Başka çözümlemeler de var bu kitapta, Ulusoy, Ahilik ve Ahi Evren konusunu da işliyor ve solun bir bölümünün ezberlerine dayalı bir değerlendirmeye değiniyor. Ahilik, kapitalist üretim biçiminin bir versiyonu değildir. Anadolu’ya özgüdür, özgündür, sömürü değil emek vardır temelinde, ahlak vardır. Sosyalizme bu dizgenin aykırı hiçbir yanı yoktur.

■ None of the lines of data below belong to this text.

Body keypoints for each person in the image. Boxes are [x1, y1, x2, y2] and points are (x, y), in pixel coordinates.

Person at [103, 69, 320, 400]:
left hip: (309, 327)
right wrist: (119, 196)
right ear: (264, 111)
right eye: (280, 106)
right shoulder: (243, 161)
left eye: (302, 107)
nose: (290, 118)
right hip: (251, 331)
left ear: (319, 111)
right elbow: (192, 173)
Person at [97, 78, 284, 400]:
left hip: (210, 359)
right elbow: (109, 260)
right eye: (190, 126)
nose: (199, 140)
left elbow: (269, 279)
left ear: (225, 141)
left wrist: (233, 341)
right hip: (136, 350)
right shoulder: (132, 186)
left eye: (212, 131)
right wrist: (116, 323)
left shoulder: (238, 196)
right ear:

Nazım Hikmet’i bugün nasıl anlamalıyız, sorusunu da soruyor Mehmet Ulusoy ve bu arada Nazım’ın Süleymaniye camisine olan hayranlığını aktarıyor. Nazım “Bence Süleymaniye o kadar da cami değildir” diyor ve şöyle devam ediyor: “Süleymaniye benim için, Türk halk dehasının; şeriat ve softa karanlığından kurtulmuş; hesaba, maddeye, hesapla maddenin ahengine dayanan en muazzam verimlerden biridir. Sinan’ın evi, maddenin ve aydınlığın mabedidir.  Ben ne zaman Sinan’ın Süleymaniye’sini hatırlasam Türk emekçisinin yaratıcılığına olan inancım artar. Kendimi feraha çıkmış hissederim…” 

Eh bunun üstüne daha ne denir ki? Ben de burada sözüme yekûn vurup, bu kitabı okuyun mutlaka, ufkunuz açılacak, doğru yönü bulacaksınız, diyorum son olarak.